Another argument in favor of decline in sensex is that the share of developed countries in the world income is about 80 percent. Recession in this huge area will impact the developing countries just like a flood uproots the small plants in the garden. Some adverse impact on India cannot be denied. However, the depth of this impact will depend upon the rate of growth of new markets.
The share of the developed countries will speedily contract while that of the developing countries will rise. India and China accounted for nearly one-half of the world income in the seventeenth century. Now the reverse is happening. The present crisis in America may see speeding of this trend. The development of new markets may compensate for the losses in US markets. Indications of opposite effects of the slowdown on US and India are available. Businesses are moving from America to developing countries. Manufacture of cars has largely shifted and that of textiles, shoes and toys almost wholly so. Banking and finance is also moving. Jobs are being cut in the developed countries while new appointments are being made in India.

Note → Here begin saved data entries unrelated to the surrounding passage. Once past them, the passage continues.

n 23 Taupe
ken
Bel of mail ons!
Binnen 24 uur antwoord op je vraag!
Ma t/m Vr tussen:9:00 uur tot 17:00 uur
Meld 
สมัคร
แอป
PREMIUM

This is sufficient indication that the decline of the US is more in the nature of readjustment of the global economy and is not an indicator of an all-pervasive decline. Indian share markets are impacted in two contrary ways by the decline of United States. The immediate impact is negative. India will emerge as a desired destination. The rupee is rising which means that global investors would be well advised to sell dollar-denominated stocks and buy rupee-denominated stocks. The remittance by American banks should be assessed in this backdrop. It may take some time for the new inflows into the Indian economy to establish but it is likely to happen. The Sensex will rebound slowly but surely.